Fernandes conta que em seguida o substrato é imerso em solução contendo moléculas de cargas contrárias aos das primeiras moléculas (ou seja, iguais ao do substrato “cru”) e, como anteriormente, espera-se certo tempo e, após, o filme é lavado e seco e, então, uma nova camada se forma sobre o substrato (uma bicamada). “Para filmes de certa espessura, os processos anteriores são repetidos até o desejado”, diz. “Embora neste tipo de filme não haja organização molecular como o anterior, se pode controlar a espessura do filme e a ordem das moléculas que serão ‘ensanduichadas’”.

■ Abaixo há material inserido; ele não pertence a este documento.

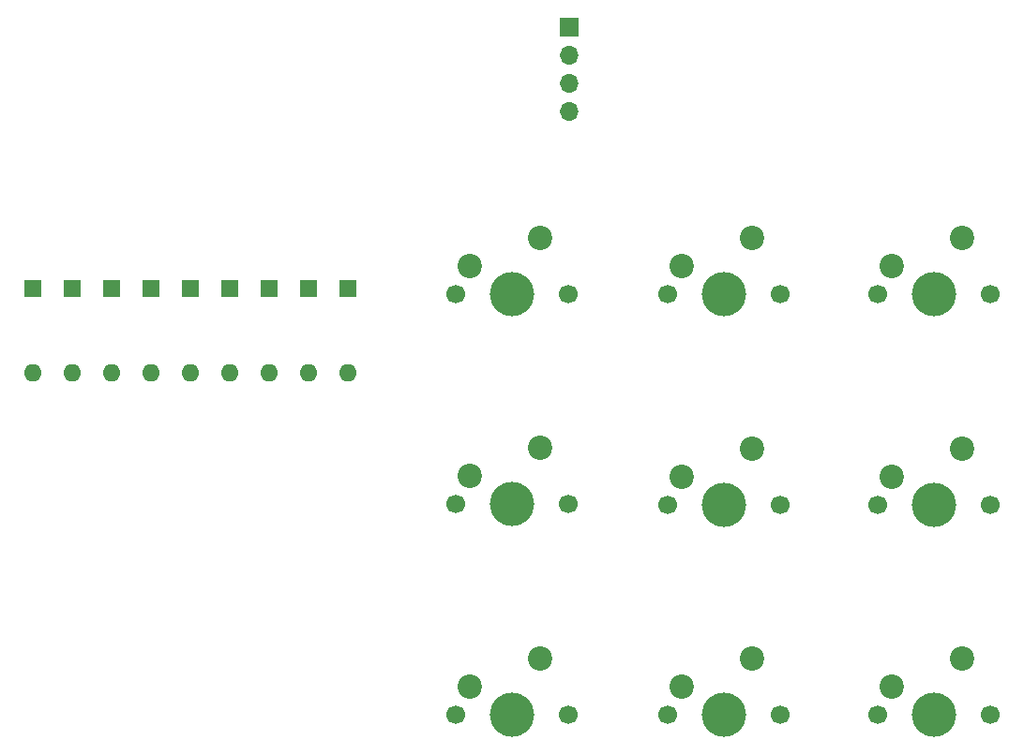
<source format=gbr>
%TF.GenerationSoftware,KiCad,Pcbnew,8.0.5*%
%TF.CreationDate,2024-10-19T20:06:23+03:00*%
%TF.ProjectId,hackpad,6861636b-7061-4642-9e6b-696361645f70,rev?*%
%TF.SameCoordinates,Original*%
%TF.FileFunction,Soldermask,Bot*%
%TF.FilePolarity,Negative*%
%FSLAX46Y46*%
G04 Gerber Fmt 4.6, Leading zero omitted, Abs format (unit mm)*
G04 Created by KiCad (PCBNEW 8.0.5) date 2024-10-19 20:06:23*
%MOMM*%
%LPD*%
G01*
G04 APERTURE LIST*
%ADD10R,1.600000X1.600000*%
%ADD11O,1.600000X1.600000*%
%ADD12C,1.700000*%
%ADD13C,4.000000*%
%ADD14C,2.200000*%
%ADD15R,1.700000X1.700000*%
%ADD16O,1.700000X1.700000*%
G04 APERTURE END LIST*
D10*
%TO.C,D9*%
X38015634Y-59000000D03*
D11*
X38015634Y-66620000D03*
%TD*%
D10*
%TO.C,D3*%
X55765634Y-59000000D03*
D11*
X55765634Y-66620000D03*
%TD*%
D12*
%TO.C,SW4*%
X91745634Y-59580000D03*
D13*
X96825634Y-59580000D03*
D12*
X101905634Y-59580000D03*
D14*
X99365634Y-54500000D03*
X93015634Y-57040000D03*
%TD*%
D12*
%TO.C,SW6*%
X91745634Y-97580000D03*
D13*
X96825634Y-97580000D03*
D12*
X101905634Y-97580000D03*
D14*
X99365634Y-92500000D03*
X93015634Y-95040000D03*
%TD*%
D10*
%TO.C,D7*%
X45115634Y-59000000D03*
D11*
X45115634Y-66620000D03*
%TD*%
D12*
%TO.C,SW1*%
X72595634Y-59540000D03*
D13*
X77675634Y-59540000D03*
D12*
X82755634Y-59540000D03*
D14*
X80215634Y-54460000D03*
X73865634Y-57000000D03*
%TD*%
D10*
%TO.C,D10*%
X34465634Y-59000000D03*
D11*
X34465634Y-66620000D03*
%TD*%
D12*
%TO.C,SW7*%
X110745634Y-59580000D03*
D13*
X115825634Y-59580000D03*
D12*
X120905634Y-59580000D03*
D14*
X118365634Y-54500000D03*
X112015634Y-57040000D03*
%TD*%
D10*
%TO.C,D8*%
X41565634Y-59000000D03*
D11*
X41565634Y-66620000D03*
%TD*%
D12*
%TO.C,SW3*%
X72595634Y-97540000D03*
D13*
X77675634Y-97540000D03*
D12*
X82755634Y-97540000D03*
D14*
X80215634Y-92460000D03*
X73865634Y-95000000D03*
%TD*%
D10*
%TO.C,D2*%
X59315634Y-59000000D03*
D11*
X59315634Y-66620000D03*
%TD*%
D12*
%TO.C,SW5*%
X91745634Y-78580000D03*
D13*
X96825634Y-78580000D03*
D12*
X101905634Y-78580000D03*
D14*
X99365634Y-73500000D03*
X93015634Y-76040000D03*
%TD*%
D12*
%TO.C,SW8*%
X110745634Y-78580000D03*
D13*
X115825634Y-78580000D03*
D12*
X120905634Y-78580000D03*
D14*
X118365634Y-73500000D03*
X112015634Y-76040000D03*
%TD*%
D12*
%TO.C,SW2*%
X72595634Y-78540000D03*
D13*
X77675634Y-78540000D03*
D12*
X82755634Y-78540000D03*
D14*
X80215634Y-73460000D03*
X73865634Y-76000000D03*
%TD*%
D15*
%TO.C,J1*%
X82865634Y-35420000D03*
D16*
X82865634Y-37960000D03*
X82865634Y-40500000D03*
X82865634Y-43040000D03*
%TD*%
D10*
%TO.C,D6*%
X48665634Y-59000000D03*
D11*
X48665634Y-66620000D03*
%TD*%
D12*
%TO.C,SW9*%
X110745634Y-97580000D03*
D13*
X115825634Y-97580000D03*
D12*
X120905634Y-97580000D03*
D14*
X118365634Y-92500000D03*
X112015634Y-95040000D03*
%TD*%
D10*
%TO.C,D1*%
X62865634Y-59000000D03*
D11*
X62865634Y-66620000D03*
%TD*%
D10*
%TO.C,D5*%
X52215634Y-59000000D03*
D11*
X52215634Y-66620000D03*
%TD*%
M02*

</source>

O biossensor testado na pesquisa apresentou propriedades melhoradas como reprodutibilidade (menos de 2% de desvio no sinal de resposta), limite dinâmico, sensibilidade e seletividade. “Assim, foi possível a quantificação de compostos fenólicos presentes no vinho tinto, e esta seletividade pode ser utilizada na melhoria dos eletrodos da Língua Eletrônica espanhola, equipamento adotado na análise de vinhos”, relata Fernandes. O processo de imobilização das enzimas por filmes LB permitiu um ambiente favorável à molécula biológica devido às interações bipolares e de hidrofobicidade favorável, permitindo uma melhor conformação e orientação das enzimas adsorvidas, preservando sua atividade. “Para o caso das bactérias, elas foram detectadas por meio de enzimas digestivas e, indiretamente, por meio da produção de compostos fenólicos produzidos pelas bactérias na presença de ácido salicílico. Contudo, os resultados com bactérias ainda são preliminares.”

A pesquisa, realizada no Grupo de Nanomedicina e Nanotoxicologia do IFSC, também testou a aplicação das plataformas sensoras em biossensores baseados em Transistores de Efeito de Campo (FETs), além da utilização de moléculas capazes de mimetizar a atividade de enzimas na fabricação de biossensores baseados em enzimas artificiais.O Programa de Pós-Graduação Interunidades em Ciência e Engenharia de Materiais é integrado pelo IFSC, Instituto de Química de São Carlos (IQSC) e Escola de Engenharia de São Carlos (EESC) da USP. O texto completo da tese pode ser acessado neste link. As moléculas sensoras usadas como enzimas artificiais foram sintetizadas pela professora Maria Luz Rodriguez Mendez, da Universidad de Valladolid, na Espanha, onde foi realizada parte da pesquisa de doutorado.

Os biossensores podem ser usados em várias aplicações. A mais comum é nas “fitinhas de diabetes” que quantificam o nível de glicose no sangue”. “No entanto, é possível utilizar biossensores para reconhecer doenças genéticas, moléculas associadas ao câncer, HIV, ebola, predisposição ao infarto, doenças negligenciadas como a leishmaniose e a dengue, etc”, ressalta o pesquisador. “Também podem ser utilizados para detecção de vírus e bactérias, indicar contaminação em meios aquosos ou em alimentos, reconhecer se houve adulteração no leite ou em sucos de frutas, averiguar a qualidade de bebidas em geral, entre inúmeras outras aplicações.”